§ GOAL OF THE EXERCISE
Each line of the material holding the word "pyautogui" must be identified and copied.

"""

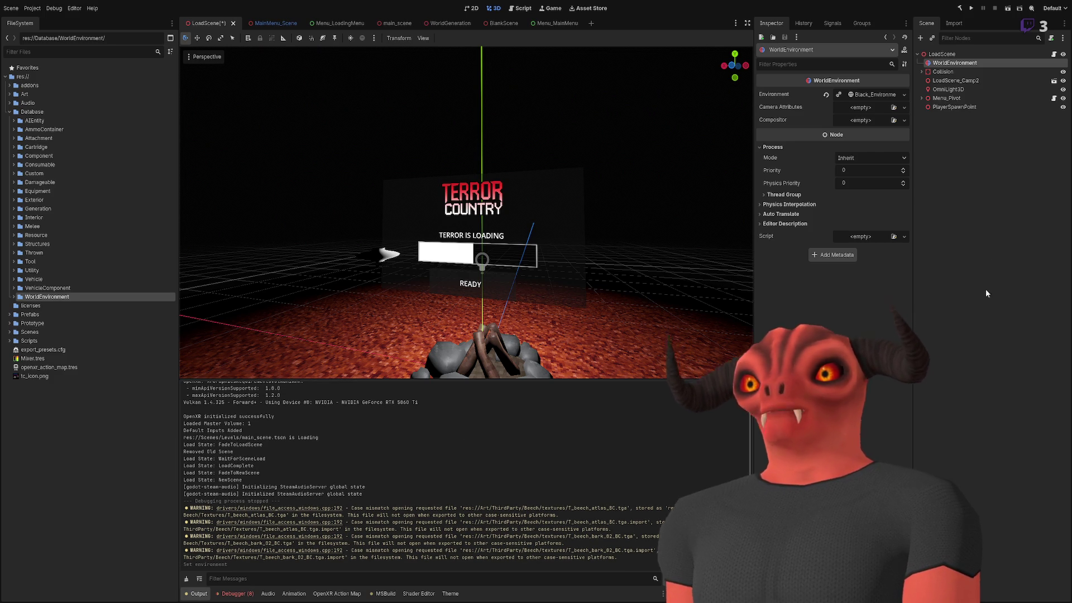
pyautogui.click(936, 81)
pyautogui.click(953, 63)
pyautogui.press('Delete')
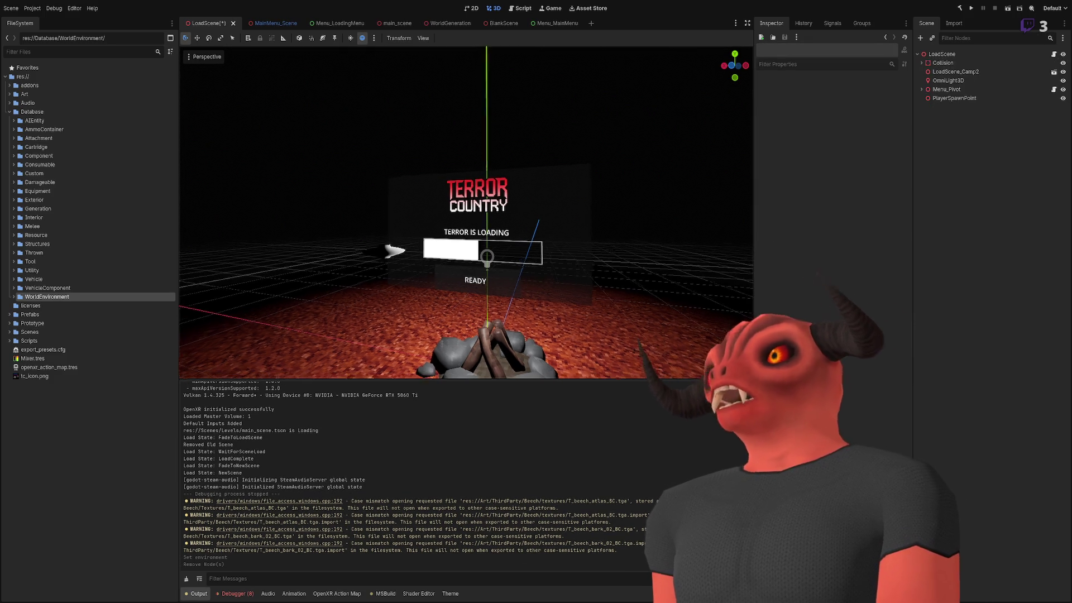
# Select MainMenu_Scene's WorldEnvironment and undo/redo its environment change to compare the room's lighting
pyautogui.click(266, 25)
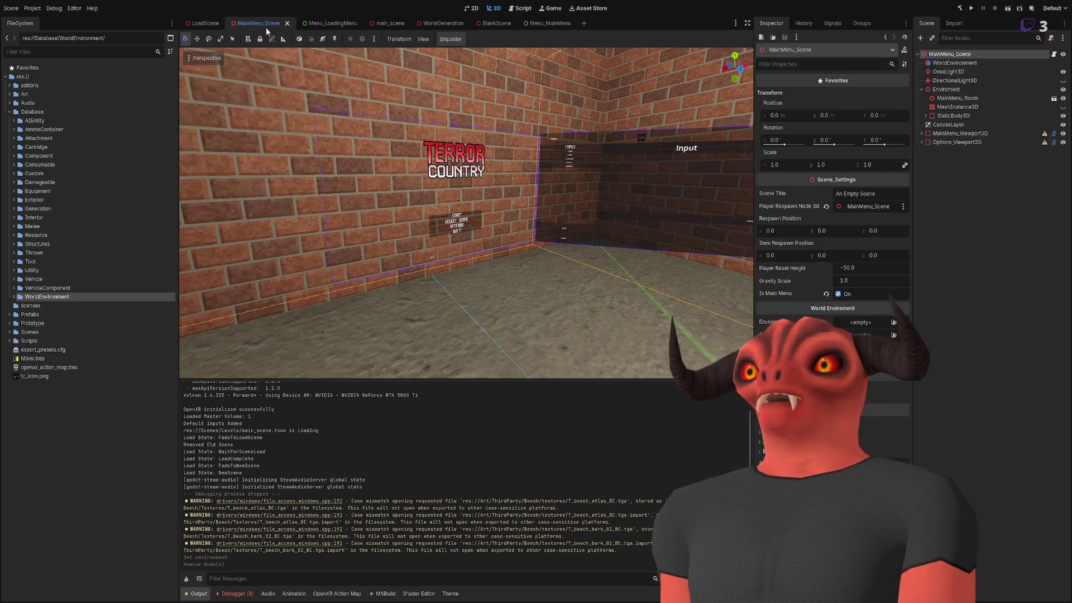
pyautogui.click(958, 64)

"""

§ SOLUTION BELOW
pyautogui.click(936, 81)
pyautogui.click(953, 63)
pyautogui.press('Delete')
pyautogui.click(266, 25)
pyautogui.click(958, 64)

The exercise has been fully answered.